WHAT YOU HAVE TO DO: Output every line from all the items below as a numbered list, skipping blank lines and leaving out the pictures.

[Data records]
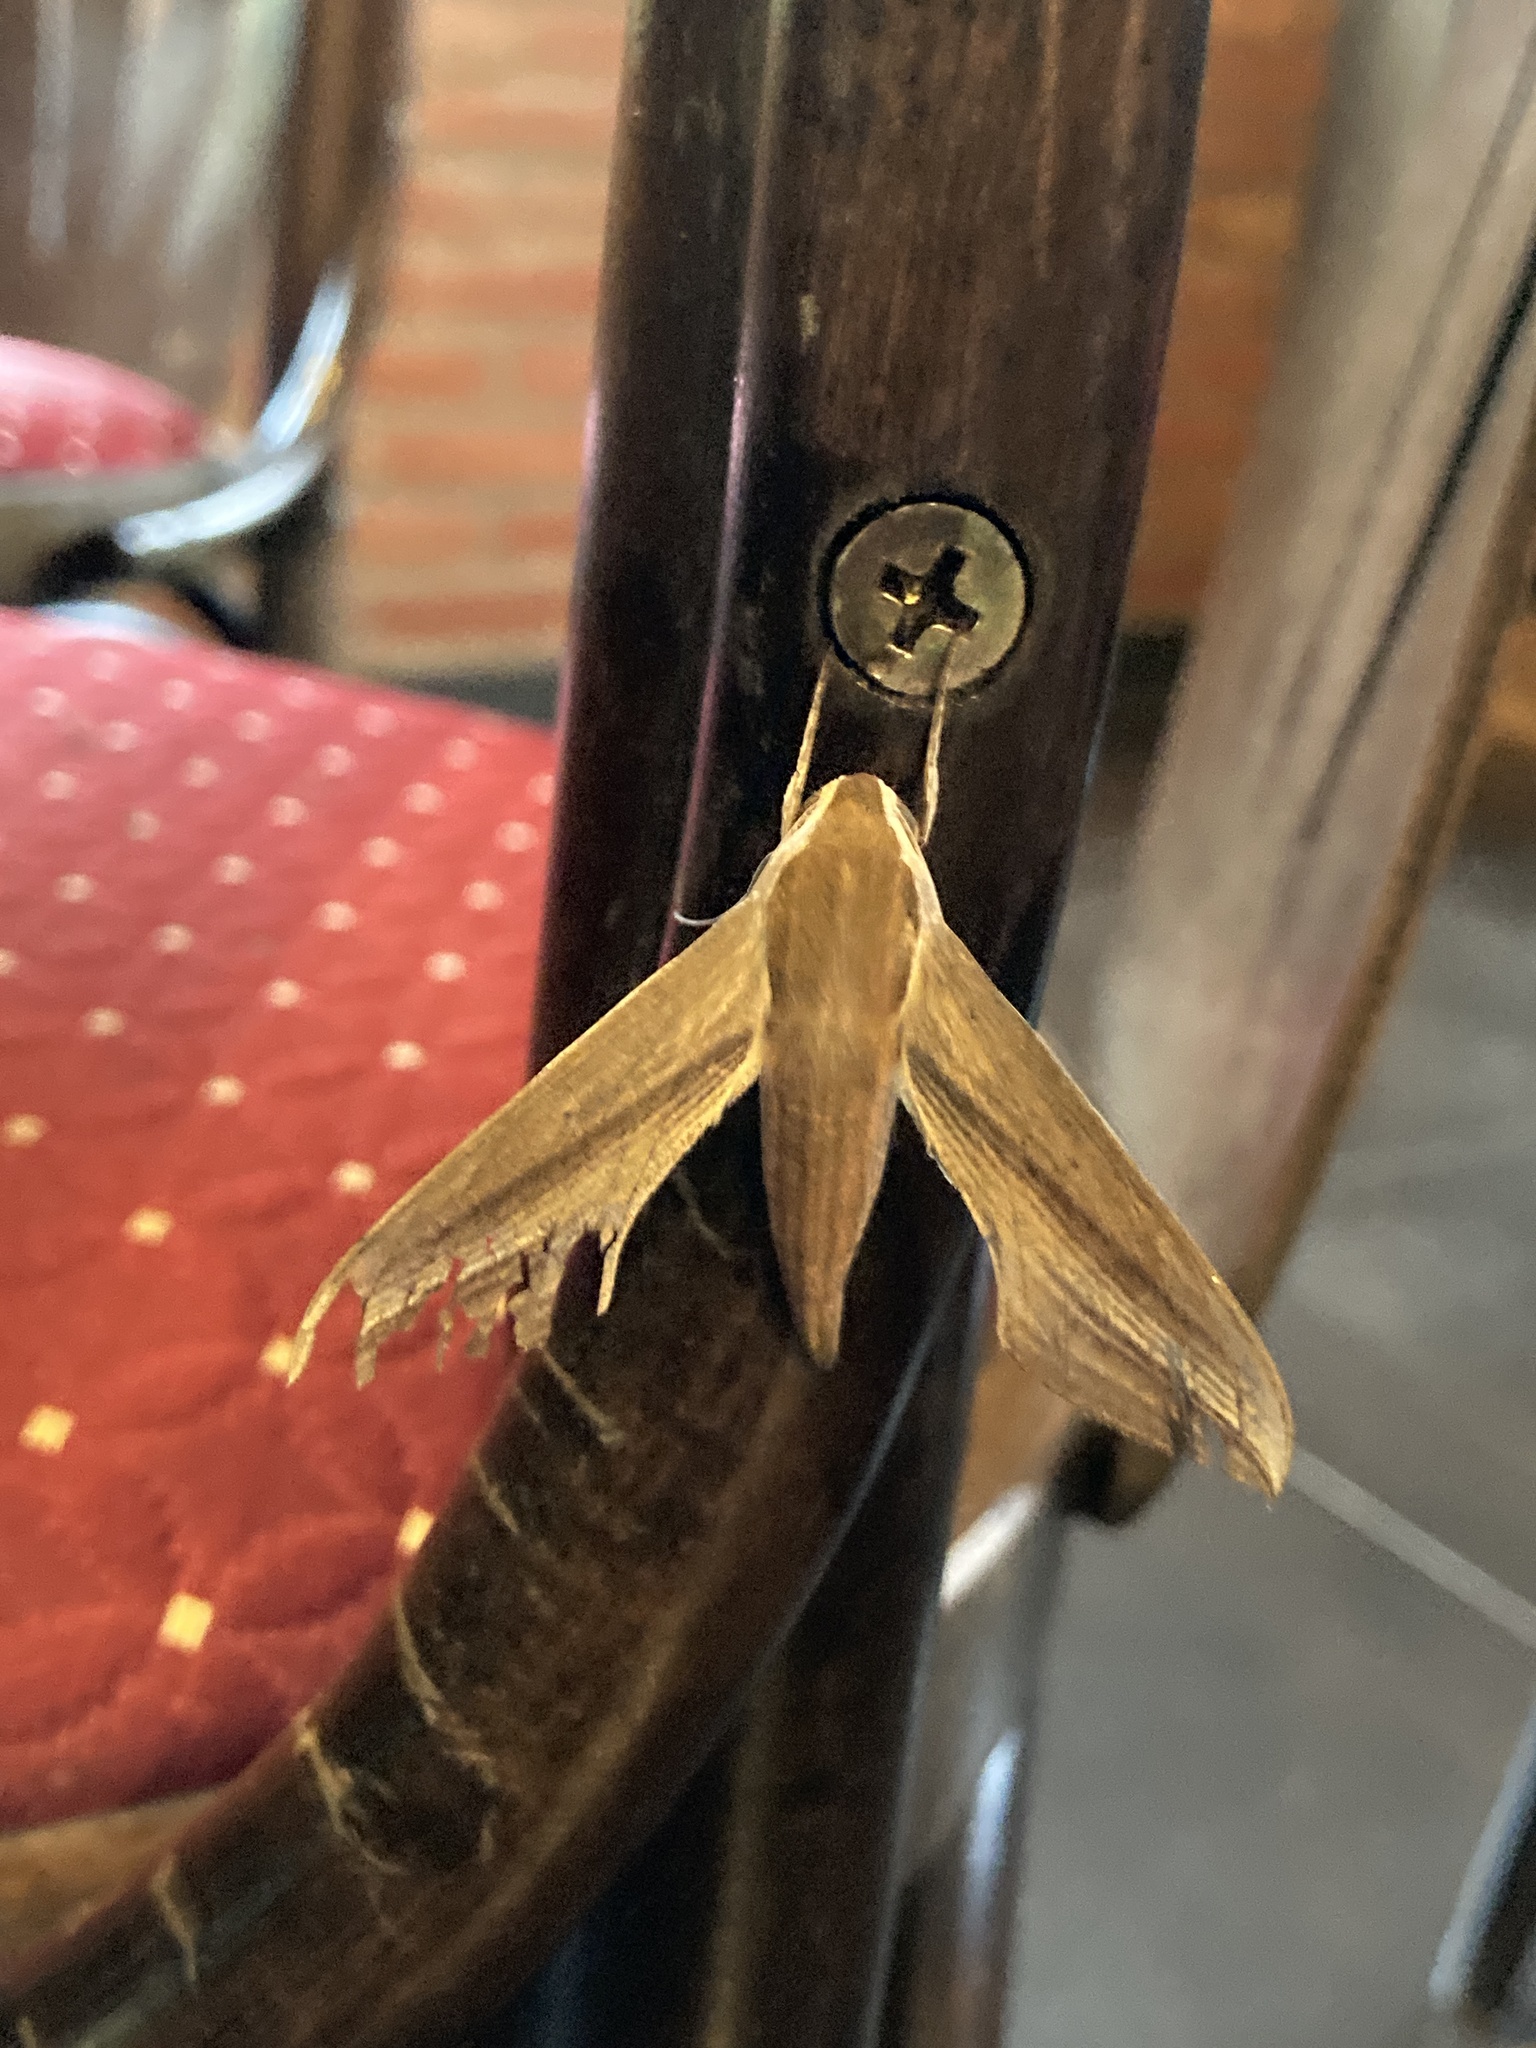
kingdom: Animalia
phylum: Arthropoda
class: Insecta
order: Lepidoptera
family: Sphingidae
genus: Xylophanes
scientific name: Xylophanes tersa
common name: Tersa sphinx
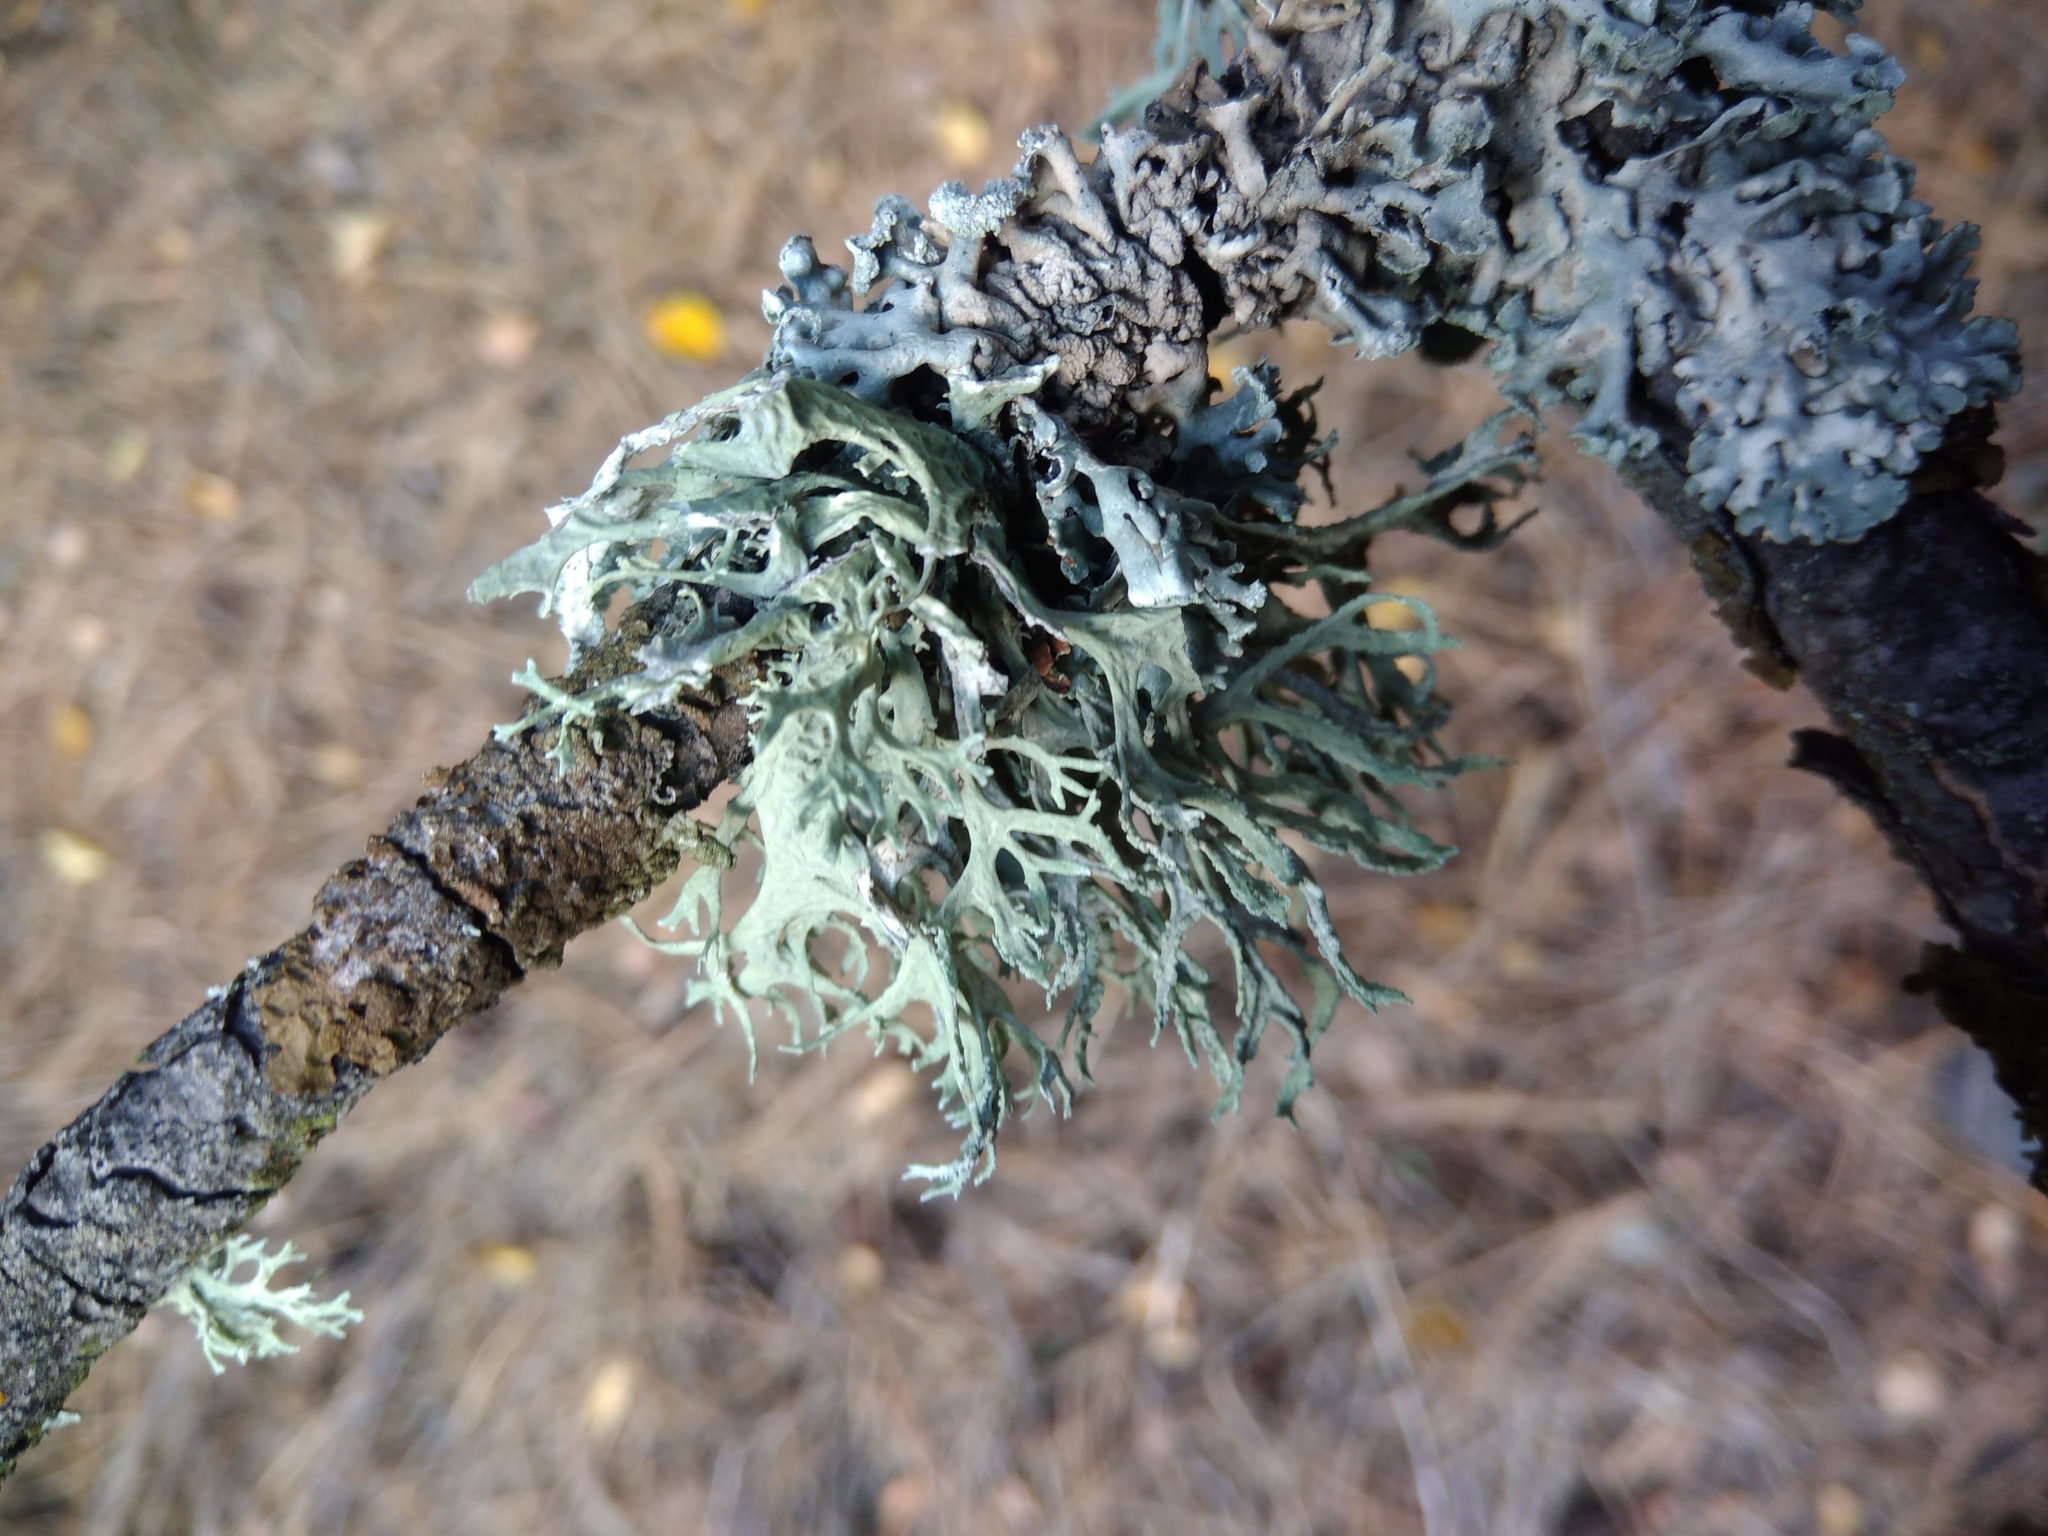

WRITTEN ANSWER:
1. kingdom: Animalia
2. phylum: Arthropoda
3. class: Insecta
4. order: Lepidoptera
5. family: Sphingidae
6. genus: Xylophanes
7. scientific name: Xylophanes tersa
8. common name: Tersa sphinx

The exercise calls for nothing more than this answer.